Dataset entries
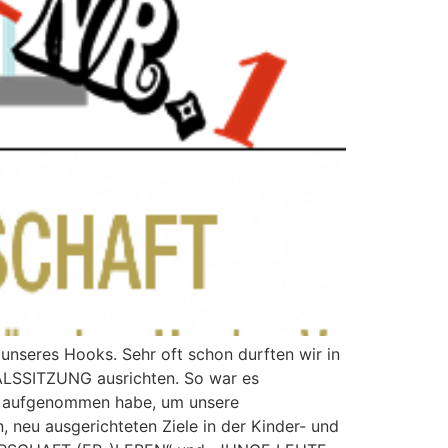
nseres Hooks. Sehr oft schon durften wir in
SSITZUNG ausrichten. So war es
kt aufgenommen habe, um unsere
, neu ausgerichteten Ziele in der Kinder- und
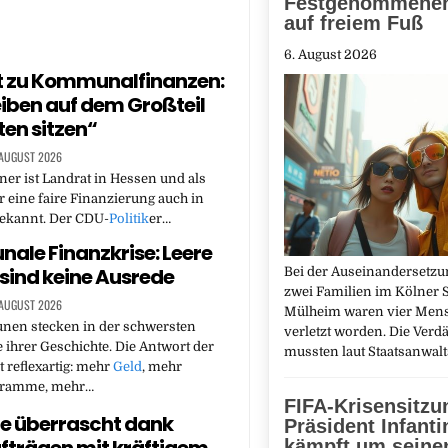
Festgenommenen
auf freiem Fuß
6. August 2026
t zu Kommunalfinanzen:
eiben auf dem Großteil
ten sitzen“
 AUGUST 2026
er ist Landrat in Hessen und als
 eine faire Finanzierung auch in
bekannt. Der CDU-
Politik
er…
le Finanzkrise: Leere
sind keine Ausrede
Bei der Auseinandersetz
zwei Familien im Kölner St
 AUGUST 2026
Mülheim waren vier Men
en stecken in der schwersten
verletzt worden. Die Verd
 ihrer Geschichte. Die Antwort der
mussten laut Staatsanwal
t reflexartig: mehr
Geld
, mehr
gramme, mehr…
FIFA-Krisensitzu
ie überrascht dank
Präsident Infanti
kämpft um seine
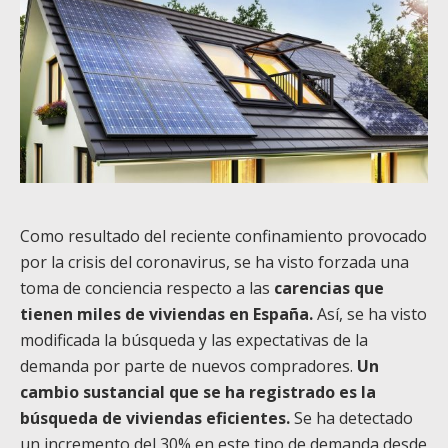
Como resultado del reciente confinamiento provocado
por la crisis del coronavirus, se ha visto forzada una
toma de conciencia respecto a las
carencias que
tienen miles de viviendas en España.
Así, se ha visto
modificada la búsqueda y las expectativas de la
demanda por parte de nuevos compradores.
Un
cambio sustancial que se ha registrado es la
búsqueda de viviendas eficientes.
Se ha detectado
un incremento del 30% en este tipo de demanda desde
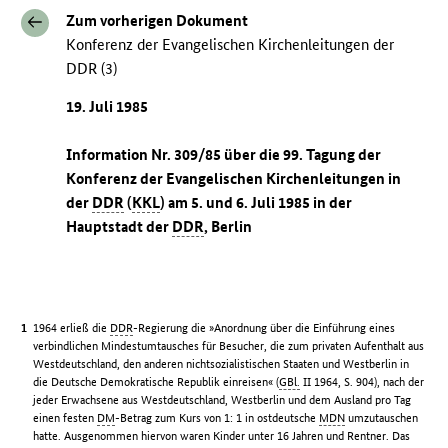
Zum vorherigen Dokument
Konferenz der Evangelischen Kirchenleitungen der
DDR (3)
19. Juli 1985
Information Nr. 309/85 über die 99. Tagung der
Konferenz der Evangelischen Kirchenleitungen in
der
DDR
(
KKL
) am 5. und 6. Juli 1985 in der
Hauptstadt der
DDR
, Berlin
1964 erließ die
DDR
-Regierung die »Anordnung über die Einführung eines
verbindlichen Mindestumtausches für Besucher, die zum privaten Aufenthalt aus
Westdeutschland, den anderen nichtsozialistischen Staaten und Westberlin in
die Deutsche Demokratische Republik einreisen« (
GBl.
II 1964, S. 904), nach der
jeder Erwachsene aus Westdeutschland, Westberlin und dem Ausland pro Tag
einen festen
DM
-Betrag zum Kurs von 1: 1 in ostdeutsche
MDN
umzutauschen
hatte. Ausgenommen hiervon waren Kinder unter 16 Jahren und Rentner. Das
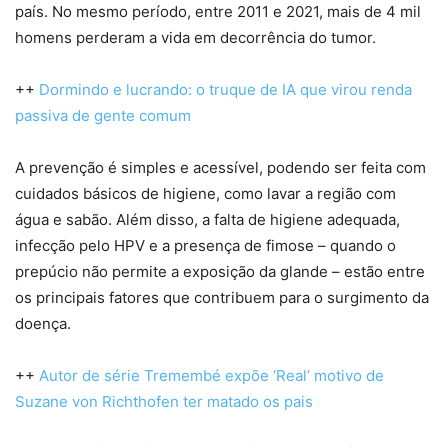
país. No mesmo período, entre 2011 e 2021, mais de 4 mil
homens perderam a vida em decorrência do tumor.
++
Dormindo e lucrando: o truque de IA que virou renda
passiva de gente comum
A prevenção é simples e acessível, podendo ser feita com
cuidados básicos de higiene, como lavar a região com
água e sabão. Além disso, a falta de higiene adequada,
infecção pelo HPV e a presença de fimose – quando o
prepúcio não permite a exposição da glande – estão entre
os principais fatores que contribuem para o surgimento da
doença.
++
Autor de série Tremembé expõe ‘Real’ motivo de
Suzane von Richthofen ter matado os pais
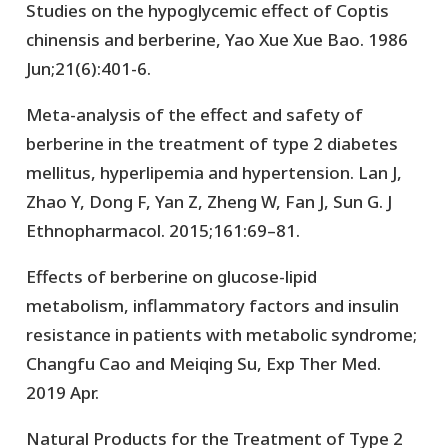
Studies on the hypoglycemic effect of Coptis
chinensis and berberine, Yao Xue Xue Bao. 1986
Jun;21(6):401-6.
Meta-analysis of the effect and safety of
berberine in the treatment of type 2 diabetes
mellitus, hyperlipemia and hypertension. Lan J,
Zhao Y, Dong F, Yan Z, Zheng W, Fan J, Sun G. J
Ethnopharmacol. 2015;161:69–81.
Effects of berberine on glucose-lipid
metabolism, inflammatory factors and insulin
resistance in patients with metabolic syndrome;
Changfu Cao and Meiqing Su, Exp Ther Med.
2019 Apr.
Natural Products for the Treatment of Type 2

Task statement
From the first line to the last, retype the entries above exactly, minus the pictures.

Response below
nseres Hooks. Sehr oft schon durften wir in
SSITZUNG ausrichten. So war es
kt aufgenommen habe, um unsere
, neu ausgerichteten Ziele in der Kinder- und
Festgenommenen
auf freiem Fuß
6. August 2026
t zu Kommunalfinanzen:
eiben auf dem Großteil
ten sitzen“
 AUGUST 2026
er ist Landrat in Hessen und als
 eine faire Finanzierung auch in
bekannt. Der CDU-
Politik
er…
le Finanzkrise: Leere
sind keine Ausrede
Bei der Auseinandersetz
zwei Familien im Kölner St
 AUGUST 2026
Mülheim waren vier Men
en stecken in der schwersten
verletzt worden. Die Verd
 ihrer Geschichte. Die Antwort der
mussten laut Staatsanwal
t reflexartig: mehr
Geld
, mehr
gramme, mehr…
FIFA-Krisensitzu
ie überrascht dank
Präsident Infanti
kämpft um seine
Como resultado del reciente confinamiento provocado
por la crisis del coronavirus, se ha visto forzada una
toma de conciencia respecto a las
carencias que
tienen miles de viviendas en España.
Así, se ha visto
modificada la búsqueda y las expectativas de la
demanda por parte de nuevos compradores.
Un
cambio sustancial que se ha registrado es la
búsqueda de viviendas eficientes.
Se ha detectado
un incremento del 30% en este tipo de demanda desde
Zum vorherigen Dokument
Konferenz der Evangelischen Kirchenleitungen der
DDR (3)
19. Juli 1985
Information Nr. 309/85 über die 99. Tagung der
Konferenz der Evangelischen Kirchenleitungen in
der
DDR
(
KKL
) am 5. und 6. Juli 1985 in der
Hauptstadt der
DDR
, Berlin
1964 erließ die
DDR
-Regierung die »Anordnung über die Einführung eines
verbindlichen Mindestumtausches für Besucher, die zum privaten Aufenthalt aus
Westdeutschland, den anderen nichtsozialistischen Staaten und Westberlin in
die Deutsche Demokratische Republik einreisen« (
GBl.
II 1964, S. 904), nach der
jeder Erwachsene aus Westdeutschland, Westberlin und dem Ausland pro Tag
einen festen
DM
-Betrag zum Kurs von 1: 1 in ostdeutsche
MDN
umzutauschen
hatte. Ausgenommen hiervon waren Kinder unter 16 Jahren und Rentner. Das
país. No mesmo período, entre 2011 e 2021, mais de 4 mil
homens perderam a vida em decorrência do tumor.
++
Dormindo e lucrando: o truque de IA que virou renda
passiva de gente comum
A prevenção é simples e acessível, podendo ser feita com
cuidados básicos de higiene, como lavar a região com
água e sabão. Além disso, a falta de higiene adequada,
infecção pelo HPV e a presença de fimose – quando o
prepúcio não permite a exposição da glande – estão entre
os principais fatores que contribuem para o surgimento da
doença.
++
Autor de série Tremembé expõe ‘Real’ motivo de
Suzane von Richthofen ter matado os pais
Studies on the hypoglycemic effect of Coptis
chinensis and berberine, Yao Xue Xue Bao. 1986
Jun;21(6):401-6.
Meta-analysis of the effect and safety of
berberine in the treatment of type 2 diabetes
mellitus, hyperlipemia and hypertension. Lan J,
Zhao Y, Dong F, Yan Z, Zheng W, Fan J, Sun G. J
Ethnopharmacol. 2015;161:69–81.
Effects of berberine on glucose-lipid
metabolism, inflammatory factors and insulin
resistance in patients with metabolic syndrome;
Changfu Cao and Meiqing Su, Exp Ther Med.
2019 Apr.
Natural Products for the Treatment of Type 2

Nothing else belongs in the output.